Our AD counterparts also start griping about the same issues. They want to be there with their family and not miss out on the fun, but their career, this country, needs them to be there to do their job and protect our great nation and its citizens. They have more responsibility and seemingly less time to get it all done. Add all of this together and you will find a very stressful situation.
When I gave birth to my daughter, my mom gave me a book of weekly devotionals for moms. I have picked it up once or twice and read one devotion and set it aside. A few weeks ago I decided it was time to truly set one morning a week to read a devotion. It’s amazing the timing of these in relation to what I’m going through. I have been moved to tears 3 out of 4 times. Last weeks really got me thinking; it was about turning our tribulations into thanksgivings. I realized I have been griping a lot these past few weeks – alright, months! I asked myself what I could be thankful for at times like this.
Here is part of my list:
- I have a husband who supports me in my decisions, whether personal or affecting our family.
- My children can warm my heart with just a smile, hug, laugh or squeal – even when they whine the entire rest of the day.
- My husband has built a career that provides for us and allows us to move around the country AND GET PAID TO DO IT. This allows us to learn more about the different cultures and areas of our nation.
- While I’ve always been fairly independent, I have learned that I CAN do this!

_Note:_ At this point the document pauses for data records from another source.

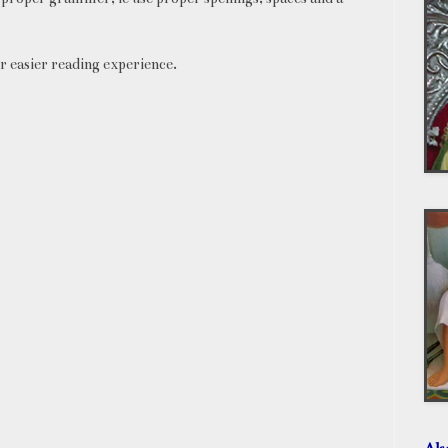
r easier reading experience.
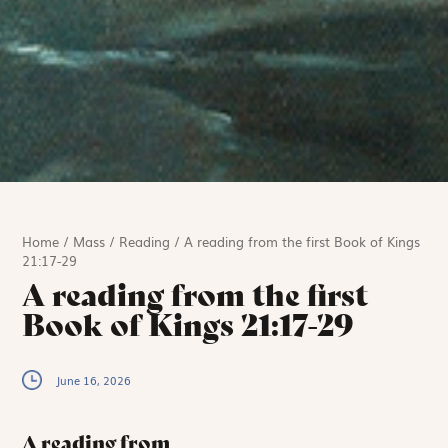
Home
/
Mass
/
Reading
/
A reading from the first Book of Kings
21:17-29
A reading from the first
Book of Kings 21:17-29
June 16, 2026
A reading from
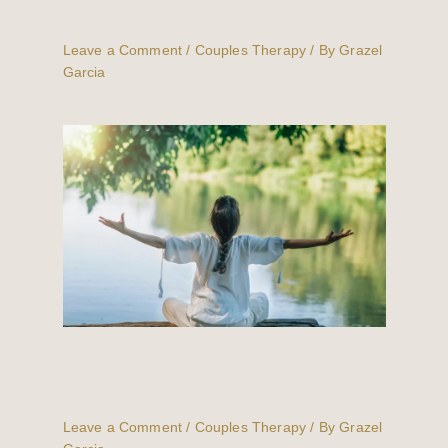
Couples?
Leave a Comment
/
Couples Therapy
/ By
Grazel
Garcia
Should You Work on Yourself Before
Couples Therapy?
Leave a Comment
/
Couples Therapy
/ By
Grazel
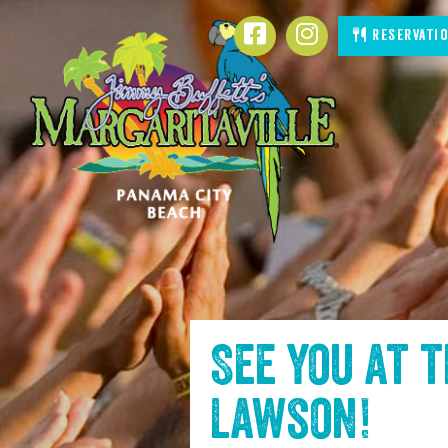
SKIP TO
Facebook
Instagram
Reservati
CONTENT
See you at 
Lawson
!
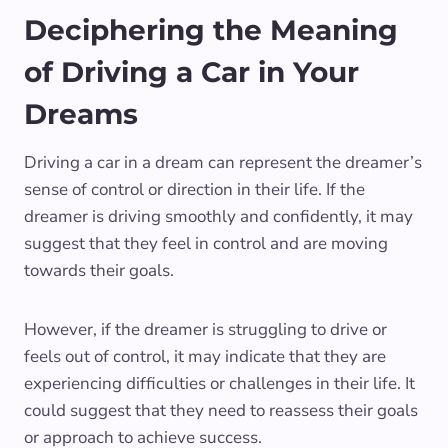
Deciphering the Meaning
of Driving a Car in Your
Dreams
Driving a car in a dream can represent the dreamer’s
sense of control or direction in their life. If the
dreamer is driving smoothly and confidently, it may
suggest that they feel in control and are moving
towards their goals.
However, if the dreamer is struggling to drive or
feels out of control, it may indicate that they are
experiencing difficulties or challenges in their life. It
could suggest that they need to reassess their goals
or approach to achieve success.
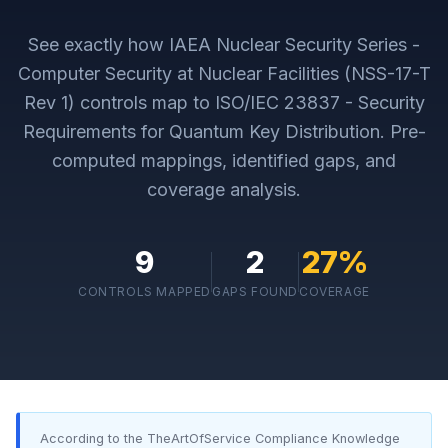
See exactly how
IAEA Nuclear Security Series -
Computer Security at Nuclear Facilities (NSS-17-T
Rev 1)
controls map to
ISO/IEC 23837 - Security
Requirements for Quantum Key Distribution
. Pre-
computed mappings, identified gaps, and
coverage analysis.
9
2
27
%
CONTROLS MAPPED
GAPS FOUND
COVERAGE
According to the TheArtOfService Compliance Knowledge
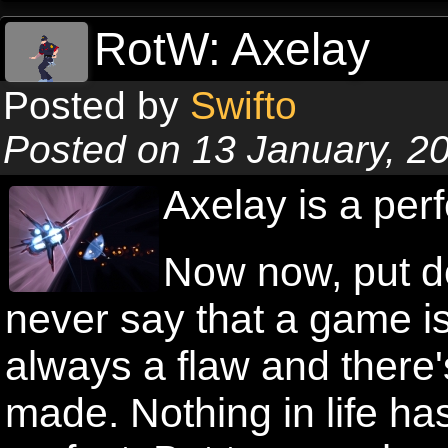
RotW: Axelay
Posted by
Swifto
Posted on 13 January, 2
Axelay is a per
Now now, put do
never say that a game i
always a flaw and there
made. Nothing in life ha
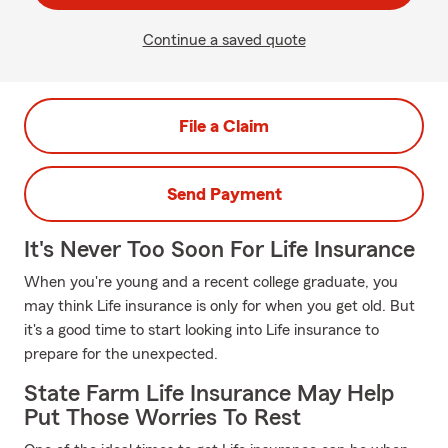
Continue a saved quote
File a Claim
Send Payment
It's Never Too Soon For Life Insurance
When you're young and a recent college graduate, you
may think Life insurance is only for when you get old. But
it's a good time to start looking into Life insurance to
prepare for the unexpected.
State Farm Life Insurance May Help
Put Those Worries To Rest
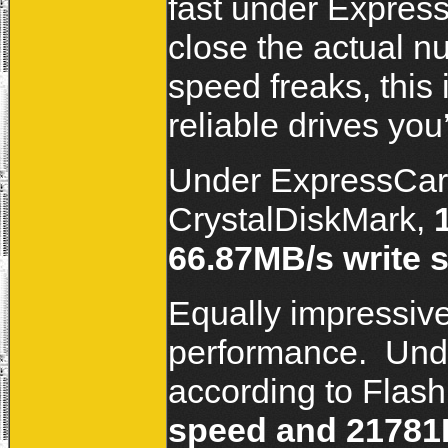
fast under Expres
close the actual n
speed freaks, this 
reliable drives yo
Under ExpressCard
CrystalDiskMark,
66.87MB/s write 
Equally impressiv
performance. Unde
according to Flash
speed and 21781K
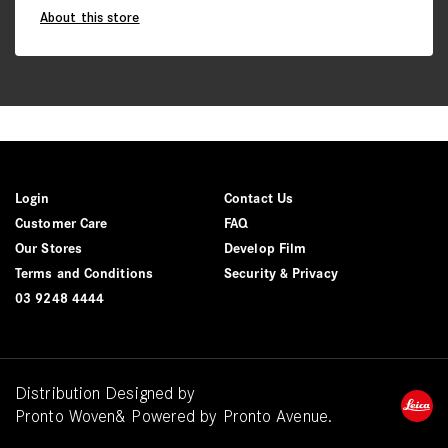
About this store
Login
Contact Us
Customer Care
FAQ
Our Stores
Develop Film
Terms and Conditions
Security & Privacy
03 9248 4444
Distribution Designed by
Pronto Woven
& Powered by Pronto Avenue.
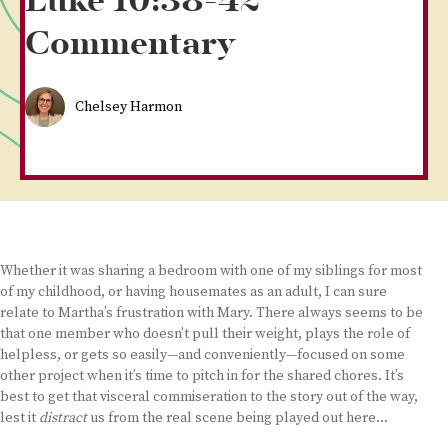
Luke 10:38-42
Commentary
Chelsey Harmon
Whether it was sharing a bedroom with one of my siblings for most
of my childhood, or having housemates as an adult, I can sure
relate to Martha’s frustration with Mary. There always seems to be
that one member who doesn’t pull their weight, plays the role of
helpless, or gets so easily—and conveniently—focused on some
other project when it’s time to pitch in for the shared chores. It’s
best to get that visceral commiseration to the story out of the way,
lest it
distract
us from the real scene being played out here…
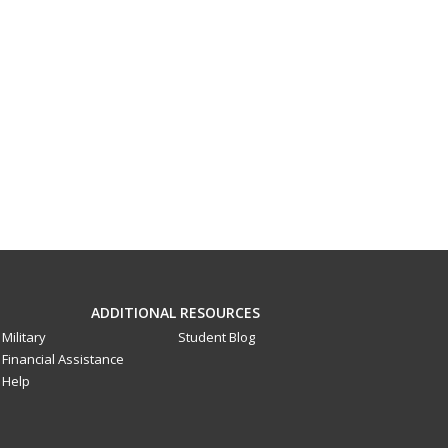
ADDITIONAL RESOURCES
Military
Student Blog
Financial Assistance
Help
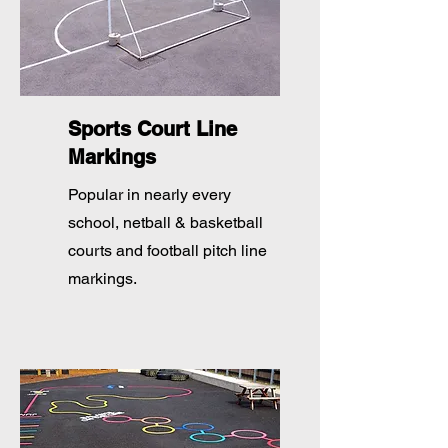
Sports Court Line
Markings
Popular in nearly every
school, netball & basketball
courts and football pitch line
markings.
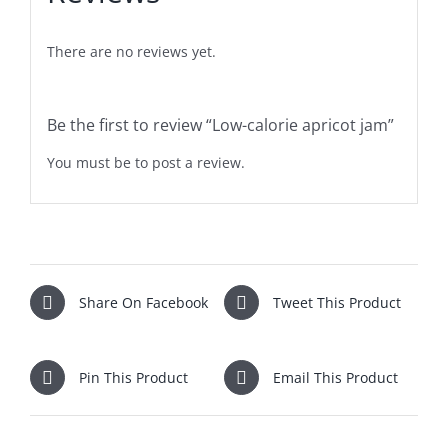
There are no reviews yet.
Be the first to review “Low-calorie apricot jam”
You must be
to post a review.
Share On Facebook
Tweet This Product
Pin This Product
Email This Product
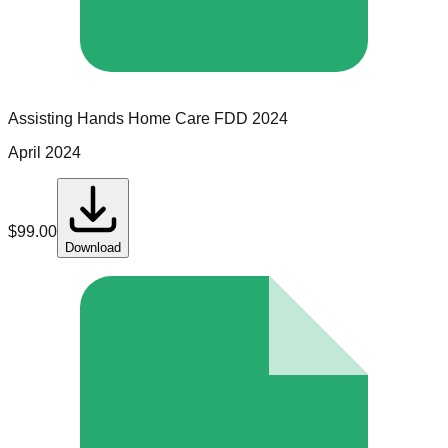
Assisting Hands Home Care
FDD
2024
April 2024
$
99.00
Download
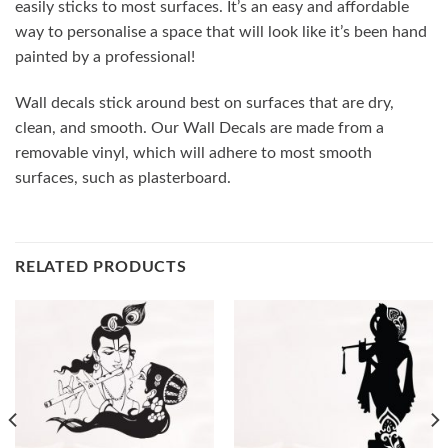
easily sticks to most surfaces. It’s an easy and affordable
way to personalise a space that will look like it’s been hand
painted by a professional!
Wall decals stick around best on surfaces that are dry,
clean, and smooth. Our Wall Decals are made from a
removable vinyl, which will adhere to most smooth
surfaces, such as plasterboard.
RELATED PRODUCTS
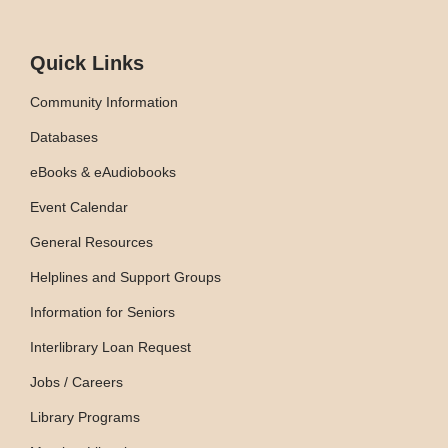
Quick Links
Community Information
Databases
eBooks & eAudiobooks
Event Calendar
General Resources
Helplines and Support Groups
Information for Seniors
Interlibrary Loan Request
Jobs / Careers
Library Programs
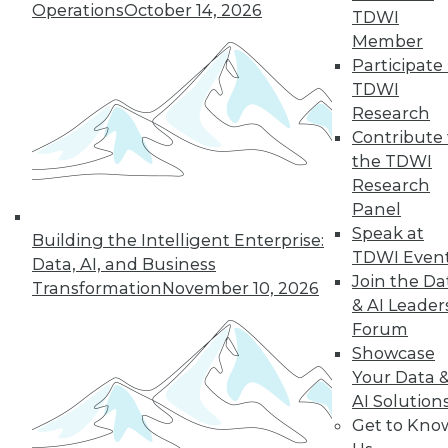
Operations
October 14, 2026
TDWI
Member
Participate 
TDWI
Research
Contribute 
the TDWI
Research
In-Depth Training on Data &
Panel
Analytics
Speak at
Building the Intelligent Enterprise:
TDWI offers industry-leading education
TDWI Even
Data, AI, and Business
on best practices for data & analytics.
Join the Da
Transformation
November 10, 2026
Check out upcoming
conferences
and
& AI Leader
seminars
to find full-day and half-day
Forum
courses taught by experts. Save an extra
Showcase
10% off the current price with code
Your Data 
UPSIDE
!
AI Solution
Get to Kno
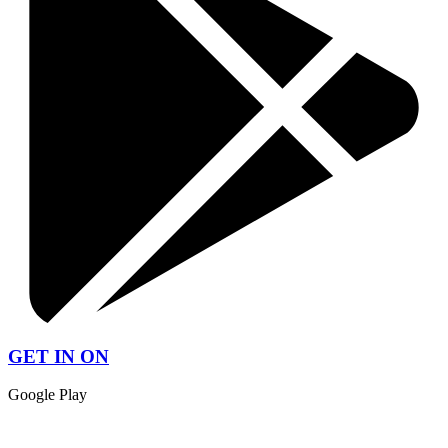
GET IN ON
Google Play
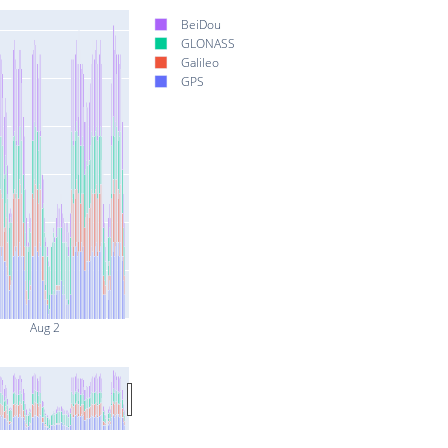
BeiDou
GLONASS
Galileo
GPS
Aug 2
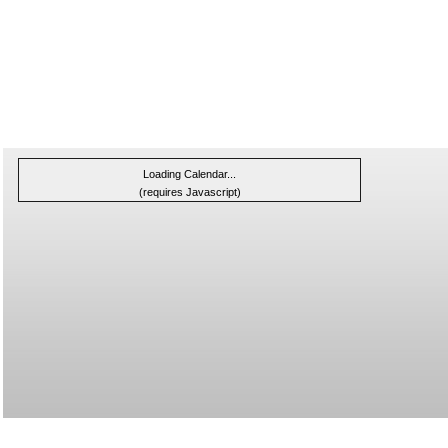
Loading Calendar...
(requires Javascript)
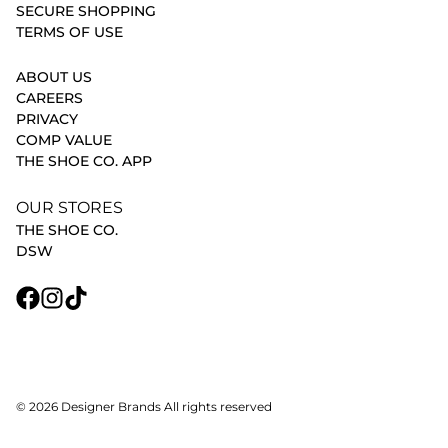
SECURE SHOPPING
TERMS OF USE
ABOUT US
CAREERS
PRIVACY
COMP VALUE
THE SHOE CO. APP
OUR STORES
THE SHOE CO.
DSW
© 2026 Designer Brands All rights reserved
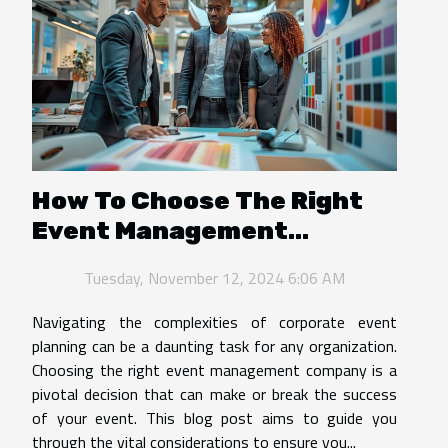
How To Choose The Right
Event Management
Company For Corporate
Tuesday, November 12, 2024 6:06 AM
Needs
Navigating the complexities of corporate event
planning can be a daunting task for any organization.
Choosing the right event management company is a
pivotal decision that can make or break the success
of your event. This blog post aims to guide you
through the vital considerations to ensure you...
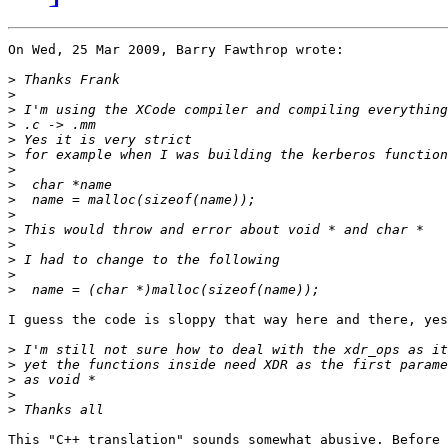
On Wed, 25 Mar 2009, Barry Fawthrop wrote:

>
>
>
>
>
>
>
>
>
>
>
>
>
>
>
I guess the code is sloppy that way here and there, yes
>
>
>
>
>
This "C++ translation" sounds somewhat abusive. Before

I am a military wife, I can do ANYTHING!
- I have met so many amazing women to call friends even if I’ve never had the pleasure of meeting them in real life. This is through spouse networks online and at various duty stations. Some of these friends have even become family.
So, I challenge you, when your spouse calls to tell you that instead of coming home today, he has to head out unexpectedly for a case and he may be able to make it home tomorrow, be thankful they are able to help someone and pray for their safety. When your spouse comes home from work late after doing her job and that of 3 others and is tired and cranky, to wrap your arms around her and tell him thank you and you understand his frustration (and maybe a nice cold drink or a glass of wine would help too). When you have to take one kid to swimming lessons, one to day camp, the other to soccer and end the day with a family trip to the beach all the while doing it on your own, remember you CAN do this! And the bonus is that you won’t have to do it forever.
Gratitude unlocks the fullness of life. It turns what we have into enough, and more. It turns denial into acceptance, chaos into order, confusion into clarity.... It turns problems into gifts, failures into success, the unexpected into perfect timing, and mistakes into important events. Gratitude makes sense of our past, brings peace for today and creates a vision for tomorrow.